OpenSea CEO Devin Finzer is confident, after talking to people, teams, and projects in the NFT space, that users’ NFT losses did not originate on opensea.io but from third-party websites.
The largest Ethereum NFT marketplace experienced a phishing attack on Saturday evening. Some users claimed losses of Cool Cats and Doodle collections.
CEO Devin Finzer said in a tweet, “As far as we can tell, this is a phishing attack. We don’t believe it’s connected to the OpenSea website. It appears 32 users thus far have signed a malicious payload from an attacker, and some of their NFTs were stolen.” Some NFT owners were duped into transferring their NFTs into another wallet. Etherscan shows that a balance of 641 ETH now exists in the trickster’s Ethereum wallet.
Finzer refuted claims that this hack amounted to $200M in lost NFTs. He advised those who want to protect themselves from this attack can “un-approve” access to their NFTs on OpenSea.
Finzer advised users to ensure that they are on opensea.io when signing messages.
Not a good few months for OpenSea
OpenSea recently requested customers to migrate their NFTs to a new smart contract on Fri., Feb. 20, 2021. This migration was meant to mitigate the user interface bug on OpenSea’s website that allowed NFTs to be listed at a fraction of their current price and then sold at a profit by at least three perpetrators.
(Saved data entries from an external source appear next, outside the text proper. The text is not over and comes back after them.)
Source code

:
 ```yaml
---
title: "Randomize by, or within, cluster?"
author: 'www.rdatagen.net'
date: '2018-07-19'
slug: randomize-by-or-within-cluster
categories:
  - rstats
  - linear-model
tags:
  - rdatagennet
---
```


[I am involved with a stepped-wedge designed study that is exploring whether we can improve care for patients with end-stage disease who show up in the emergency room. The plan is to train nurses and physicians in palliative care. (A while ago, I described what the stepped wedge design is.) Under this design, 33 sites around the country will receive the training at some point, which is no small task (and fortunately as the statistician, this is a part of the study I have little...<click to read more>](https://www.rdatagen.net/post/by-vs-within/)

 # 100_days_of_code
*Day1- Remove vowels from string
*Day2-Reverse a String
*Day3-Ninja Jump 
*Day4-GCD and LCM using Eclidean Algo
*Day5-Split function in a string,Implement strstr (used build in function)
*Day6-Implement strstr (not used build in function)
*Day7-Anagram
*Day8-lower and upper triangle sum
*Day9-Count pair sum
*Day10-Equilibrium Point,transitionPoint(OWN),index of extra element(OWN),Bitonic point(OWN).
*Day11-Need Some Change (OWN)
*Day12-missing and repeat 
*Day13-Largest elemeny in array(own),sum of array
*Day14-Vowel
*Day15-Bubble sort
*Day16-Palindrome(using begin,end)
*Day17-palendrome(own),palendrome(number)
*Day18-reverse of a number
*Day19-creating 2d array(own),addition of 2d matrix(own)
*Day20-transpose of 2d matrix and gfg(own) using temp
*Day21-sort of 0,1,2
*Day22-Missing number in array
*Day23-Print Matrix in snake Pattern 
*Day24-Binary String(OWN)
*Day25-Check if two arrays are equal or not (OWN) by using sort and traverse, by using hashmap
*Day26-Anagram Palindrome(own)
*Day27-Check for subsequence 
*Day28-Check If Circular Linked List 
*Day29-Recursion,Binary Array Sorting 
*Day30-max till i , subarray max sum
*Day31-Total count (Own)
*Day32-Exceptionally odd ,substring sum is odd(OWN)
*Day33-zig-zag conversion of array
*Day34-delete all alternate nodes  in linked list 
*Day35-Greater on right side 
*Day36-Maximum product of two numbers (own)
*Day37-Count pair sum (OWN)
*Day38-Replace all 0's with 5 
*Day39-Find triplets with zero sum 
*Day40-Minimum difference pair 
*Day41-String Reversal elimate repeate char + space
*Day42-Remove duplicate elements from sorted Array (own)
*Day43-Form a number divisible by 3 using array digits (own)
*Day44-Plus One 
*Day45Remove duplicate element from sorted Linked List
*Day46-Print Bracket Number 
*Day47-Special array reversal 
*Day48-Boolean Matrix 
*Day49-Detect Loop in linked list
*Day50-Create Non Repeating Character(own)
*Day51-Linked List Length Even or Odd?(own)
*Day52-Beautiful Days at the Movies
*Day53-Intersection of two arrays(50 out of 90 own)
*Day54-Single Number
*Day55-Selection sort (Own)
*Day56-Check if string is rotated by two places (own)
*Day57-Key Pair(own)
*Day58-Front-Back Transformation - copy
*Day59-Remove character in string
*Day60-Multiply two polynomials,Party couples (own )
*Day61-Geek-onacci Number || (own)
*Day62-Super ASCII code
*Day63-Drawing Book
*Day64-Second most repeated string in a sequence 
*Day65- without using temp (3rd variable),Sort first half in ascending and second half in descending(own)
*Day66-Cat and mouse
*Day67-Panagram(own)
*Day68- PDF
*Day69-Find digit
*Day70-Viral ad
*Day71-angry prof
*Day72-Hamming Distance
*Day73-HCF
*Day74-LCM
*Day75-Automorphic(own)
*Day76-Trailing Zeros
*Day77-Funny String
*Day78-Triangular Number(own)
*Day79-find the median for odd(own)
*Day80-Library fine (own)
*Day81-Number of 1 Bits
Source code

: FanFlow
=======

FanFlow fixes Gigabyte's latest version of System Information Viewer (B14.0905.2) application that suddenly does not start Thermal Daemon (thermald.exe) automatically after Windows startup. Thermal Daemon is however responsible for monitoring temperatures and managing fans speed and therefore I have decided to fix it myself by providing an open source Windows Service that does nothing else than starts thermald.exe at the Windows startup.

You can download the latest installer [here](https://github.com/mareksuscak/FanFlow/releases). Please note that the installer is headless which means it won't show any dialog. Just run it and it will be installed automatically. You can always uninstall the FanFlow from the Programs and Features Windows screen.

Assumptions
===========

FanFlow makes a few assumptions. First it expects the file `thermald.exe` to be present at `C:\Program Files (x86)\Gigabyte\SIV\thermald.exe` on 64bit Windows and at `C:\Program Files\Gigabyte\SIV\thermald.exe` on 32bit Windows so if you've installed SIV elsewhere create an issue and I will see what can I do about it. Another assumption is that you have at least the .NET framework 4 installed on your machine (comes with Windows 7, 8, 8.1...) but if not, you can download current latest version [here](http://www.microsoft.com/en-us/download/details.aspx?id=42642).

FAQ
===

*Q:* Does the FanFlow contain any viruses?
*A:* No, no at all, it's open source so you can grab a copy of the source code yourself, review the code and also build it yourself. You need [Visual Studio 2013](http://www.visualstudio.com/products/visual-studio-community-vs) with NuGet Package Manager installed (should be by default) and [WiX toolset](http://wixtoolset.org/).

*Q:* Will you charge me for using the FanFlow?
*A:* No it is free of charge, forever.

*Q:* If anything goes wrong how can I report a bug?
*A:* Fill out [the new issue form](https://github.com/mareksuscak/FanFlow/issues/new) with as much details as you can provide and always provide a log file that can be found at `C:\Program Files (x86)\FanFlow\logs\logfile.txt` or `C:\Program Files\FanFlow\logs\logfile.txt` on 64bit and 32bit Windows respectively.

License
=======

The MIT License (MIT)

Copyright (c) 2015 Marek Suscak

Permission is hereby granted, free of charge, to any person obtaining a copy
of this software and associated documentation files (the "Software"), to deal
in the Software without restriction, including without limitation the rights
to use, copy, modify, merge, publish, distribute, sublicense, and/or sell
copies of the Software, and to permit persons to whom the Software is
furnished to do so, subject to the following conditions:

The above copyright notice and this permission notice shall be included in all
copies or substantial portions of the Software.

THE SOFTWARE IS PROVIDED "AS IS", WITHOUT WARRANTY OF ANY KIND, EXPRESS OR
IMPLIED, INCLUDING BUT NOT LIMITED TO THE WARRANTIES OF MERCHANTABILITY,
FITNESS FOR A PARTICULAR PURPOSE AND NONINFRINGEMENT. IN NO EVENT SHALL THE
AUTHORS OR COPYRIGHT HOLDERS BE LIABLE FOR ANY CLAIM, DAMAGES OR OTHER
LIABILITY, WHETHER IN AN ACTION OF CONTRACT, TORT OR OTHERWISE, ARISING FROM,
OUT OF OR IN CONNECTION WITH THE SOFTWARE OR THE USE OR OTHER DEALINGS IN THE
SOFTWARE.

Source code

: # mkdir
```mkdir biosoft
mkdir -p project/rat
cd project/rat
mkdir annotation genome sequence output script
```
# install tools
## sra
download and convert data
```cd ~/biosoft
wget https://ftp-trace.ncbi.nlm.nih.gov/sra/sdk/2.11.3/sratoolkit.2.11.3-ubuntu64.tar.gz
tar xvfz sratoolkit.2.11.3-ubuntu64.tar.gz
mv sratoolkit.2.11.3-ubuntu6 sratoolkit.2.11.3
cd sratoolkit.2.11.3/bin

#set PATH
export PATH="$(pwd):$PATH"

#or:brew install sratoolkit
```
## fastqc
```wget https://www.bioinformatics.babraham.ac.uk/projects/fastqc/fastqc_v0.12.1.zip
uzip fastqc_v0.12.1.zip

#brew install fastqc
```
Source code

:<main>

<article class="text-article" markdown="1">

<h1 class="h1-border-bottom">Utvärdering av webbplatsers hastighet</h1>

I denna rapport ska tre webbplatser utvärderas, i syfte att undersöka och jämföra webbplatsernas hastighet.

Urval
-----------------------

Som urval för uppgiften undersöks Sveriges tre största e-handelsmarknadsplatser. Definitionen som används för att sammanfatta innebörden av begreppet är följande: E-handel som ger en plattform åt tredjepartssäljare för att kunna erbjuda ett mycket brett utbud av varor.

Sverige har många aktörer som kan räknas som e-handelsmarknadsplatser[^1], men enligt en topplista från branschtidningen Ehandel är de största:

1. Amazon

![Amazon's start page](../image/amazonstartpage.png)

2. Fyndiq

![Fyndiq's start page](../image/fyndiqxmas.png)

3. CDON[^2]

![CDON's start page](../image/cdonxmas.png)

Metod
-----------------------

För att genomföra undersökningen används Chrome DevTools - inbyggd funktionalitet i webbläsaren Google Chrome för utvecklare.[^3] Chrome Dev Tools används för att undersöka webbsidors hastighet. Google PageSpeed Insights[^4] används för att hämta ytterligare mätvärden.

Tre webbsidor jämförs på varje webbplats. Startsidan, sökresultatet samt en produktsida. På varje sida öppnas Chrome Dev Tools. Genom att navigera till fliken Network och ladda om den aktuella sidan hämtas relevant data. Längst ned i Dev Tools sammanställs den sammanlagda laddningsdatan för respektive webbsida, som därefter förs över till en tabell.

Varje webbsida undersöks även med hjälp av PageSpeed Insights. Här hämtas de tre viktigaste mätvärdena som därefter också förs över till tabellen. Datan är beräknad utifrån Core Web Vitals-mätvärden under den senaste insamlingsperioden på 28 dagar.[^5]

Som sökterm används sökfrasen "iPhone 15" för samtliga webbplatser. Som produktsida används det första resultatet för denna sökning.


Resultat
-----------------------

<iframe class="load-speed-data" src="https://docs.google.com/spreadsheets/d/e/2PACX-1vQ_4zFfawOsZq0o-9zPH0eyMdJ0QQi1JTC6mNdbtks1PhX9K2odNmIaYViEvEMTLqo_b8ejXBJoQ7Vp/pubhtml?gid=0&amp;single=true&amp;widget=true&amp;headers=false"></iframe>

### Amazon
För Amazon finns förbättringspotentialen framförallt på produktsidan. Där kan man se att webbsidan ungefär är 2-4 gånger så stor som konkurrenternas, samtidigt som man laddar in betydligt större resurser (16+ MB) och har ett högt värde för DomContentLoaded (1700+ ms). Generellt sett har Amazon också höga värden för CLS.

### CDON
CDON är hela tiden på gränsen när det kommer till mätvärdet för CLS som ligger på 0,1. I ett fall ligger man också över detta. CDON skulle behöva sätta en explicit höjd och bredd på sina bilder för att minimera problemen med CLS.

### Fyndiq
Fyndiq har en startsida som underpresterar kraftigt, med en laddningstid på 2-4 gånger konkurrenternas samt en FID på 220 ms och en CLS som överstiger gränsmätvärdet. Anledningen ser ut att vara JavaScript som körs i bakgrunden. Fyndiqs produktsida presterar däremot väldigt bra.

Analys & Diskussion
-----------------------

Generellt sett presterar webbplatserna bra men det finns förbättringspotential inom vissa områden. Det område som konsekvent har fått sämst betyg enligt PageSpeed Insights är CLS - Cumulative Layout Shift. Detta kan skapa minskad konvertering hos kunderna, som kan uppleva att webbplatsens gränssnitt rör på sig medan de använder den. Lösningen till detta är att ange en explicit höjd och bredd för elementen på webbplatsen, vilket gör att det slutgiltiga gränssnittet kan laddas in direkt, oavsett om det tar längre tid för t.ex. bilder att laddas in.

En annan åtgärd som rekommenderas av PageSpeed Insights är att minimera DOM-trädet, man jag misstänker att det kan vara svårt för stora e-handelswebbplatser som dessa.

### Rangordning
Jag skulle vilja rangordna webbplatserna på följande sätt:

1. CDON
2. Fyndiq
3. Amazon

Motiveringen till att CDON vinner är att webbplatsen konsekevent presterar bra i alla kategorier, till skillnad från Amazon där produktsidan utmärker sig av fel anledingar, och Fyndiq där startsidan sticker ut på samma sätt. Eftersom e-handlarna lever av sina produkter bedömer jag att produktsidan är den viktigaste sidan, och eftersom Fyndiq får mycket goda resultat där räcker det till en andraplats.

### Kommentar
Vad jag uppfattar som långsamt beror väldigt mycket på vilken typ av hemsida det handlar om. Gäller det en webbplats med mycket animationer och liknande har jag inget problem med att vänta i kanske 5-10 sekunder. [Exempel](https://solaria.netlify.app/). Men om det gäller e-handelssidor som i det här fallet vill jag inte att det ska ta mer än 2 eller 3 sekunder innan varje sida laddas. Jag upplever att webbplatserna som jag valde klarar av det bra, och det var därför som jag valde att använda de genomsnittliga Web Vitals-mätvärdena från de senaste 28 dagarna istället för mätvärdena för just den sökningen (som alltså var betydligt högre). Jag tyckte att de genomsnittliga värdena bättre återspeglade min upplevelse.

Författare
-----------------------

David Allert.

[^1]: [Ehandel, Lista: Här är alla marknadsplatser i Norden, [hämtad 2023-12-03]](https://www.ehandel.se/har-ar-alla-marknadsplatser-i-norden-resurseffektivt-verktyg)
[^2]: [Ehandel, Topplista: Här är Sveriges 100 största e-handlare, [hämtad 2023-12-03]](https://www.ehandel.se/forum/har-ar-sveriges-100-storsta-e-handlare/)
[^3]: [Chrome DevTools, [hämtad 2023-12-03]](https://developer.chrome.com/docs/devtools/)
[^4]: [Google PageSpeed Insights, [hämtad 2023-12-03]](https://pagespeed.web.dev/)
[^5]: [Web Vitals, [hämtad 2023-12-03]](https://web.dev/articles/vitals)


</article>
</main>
OpenSea’s recent user interface issue caused $1.8M in NFTs to be lost, which OpenSea reimbursed. Users who had transferred their NFTs to new wallets without canceling their old listings saw their NFTs sold for the price of the old listings. OpenSea claimed that the occurrence was “not an exploit or a bug” but rather an issue that arises because of the nature of the blockchain. On Friday, Feb. 25, 2021, all listings still on old smart contracts will expire. If the migration deadline is missed, one can still relist without incurring gas fees. Before that, users are guided via an instructional video on migrating their listings.
CEO reassures OpenSea users
Finzer said on Twitter that the following were not vectors for the attack: using the new migration tool, minting, buying, selling, or listing NFTs using opensea.io, interaction with an OpenSea email, and clicking on the site banner. Finzer said that OpenSea is working with users whose items were stolen to narrow down a set of common websites that they visited that could have been responsible for the malicious signatures. He reassured users, “We have confidence this is not a phishing attack.” OpenSea’s Twitter says, “We are actively investigating rumors of an exploit associated with OpenSea related smart contracts. This appears to be a phishing attack originating outside of OpenSea’s website. Do not click links outside of opensea.io.”